Lyles, 26, went into the world believing he could break Usain Bolt’s world record of 19.19. A year ago, he won the 200m in 19.31, breaking Michael Johnson’s American record and becoming the third-fastest man in history.

“Of course, I wanted to be faster. I at least wanted to break the American record again,” Lyles said. “I still believe I have the ability to. It’s just after my sixth race and still running 19.5, I can’t be sad about that.”

 

Lyles put things in perspective. This was his first time running both the 100m and 200m at a global championship, making it six races in seven days.

Lyles also flashed back to the Olympics — where he went in as the favorite and ran 19.74 for bronze.

“After what happened in Tokyo, I said that I don’t believe in deserving to win anymore,” he told NBC.

 “You take the win. Today I had to take that win again. Just because I won it two years in a row does not mean that it belongs to me.”

Lyles also brought up his first world championships in 2019, when he prevailed in 19.83.

“I couldn’t watch that race for months because I felt so disappointed in myself [for the time],” he said. “But after years, I look back at that race, and I’d be like, wow, I actually did that.
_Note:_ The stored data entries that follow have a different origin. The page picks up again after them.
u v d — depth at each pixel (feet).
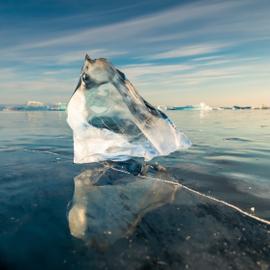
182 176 16.72
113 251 8.50
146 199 12.71
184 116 109.91
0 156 23.26
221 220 10.64
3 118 101.55
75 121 19.70
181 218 10.77
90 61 19.44
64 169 18.21
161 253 8.43
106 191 13.78
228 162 20.90
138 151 21.33
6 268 7.77
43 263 7.95
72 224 10.18
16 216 10.83
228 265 7.97
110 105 20.02
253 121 74.43
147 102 22.65
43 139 35.17
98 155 20.36
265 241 9.24
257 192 13.87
I did it young, and I was going up against great fields. It was a hard world championship back then.”

Lyles became the first man to win the sprint double in the world since Bolt in 2015. On Saturday, he is expected to be on the U.S. men’s 4x100m relay, bidding to match Bolt’s triple gold feat from those 2015 Worlds (and 2013 and 2009).

Eventually, he and Brauman will return to Clermont, Florida. They will reflect on the season, particularly how well his training cycles prepared him for the sprint double, which he hopes to repeat in Paris.

“We hit it right at the right time,” said Brauman, who previously coached 100m-200m stars Veronica Campbell-Brown, Tyson Gay, and Tori Bowie. “We’ll look at the program, see if there’s anything you want to tweak, but as of right now, I mean, that plan came together nicely.”

Also Friday, Jamaican Shericka Jackson repeated as women’s 200m champion, this time in 21.41 seconds, the second-fastest in history. Jackson, 29, was primarily a 400m sprinter until 2021.

Only Florence Griffith-Joyner’s world record of 21.34 from 1988 is faster (with 1.2 meters/second more tailwind than Jackson had). Jackson won last year’s title in 21.45, which was at the time No. 2 in history.

Jackson later said that 1) she was feeling “kind of under the weather” for Friday’s final and 2) she wrote two times on her bib beforehand: 21.40 and a faster time that she declined to disclose in a press conference. However, a World Athletics-provided quote attributed to Jackson said that it was “21.2 something.”

“Once I execute a good race, I definitely will get there,” to the world record, Jackson said.

Americans Gabby Thomas and Sha’Carri Richardson took silver (21.81) and bronze (21.92).

Thomas, the Olympic bronze medalist, had watched last year’s world 200m final inside Hayward Field. She missed the team in the event due to a grade-two hamstring tear 12 days before the USA Track and Field Outdoor Championships.

Richardson, this week’s 100m gold medalist, became the first American woman to win 100m and 200m medals at the same worlds since Carmelita Jeter in 2011. Richardson ran the fastest times of her life in both finals.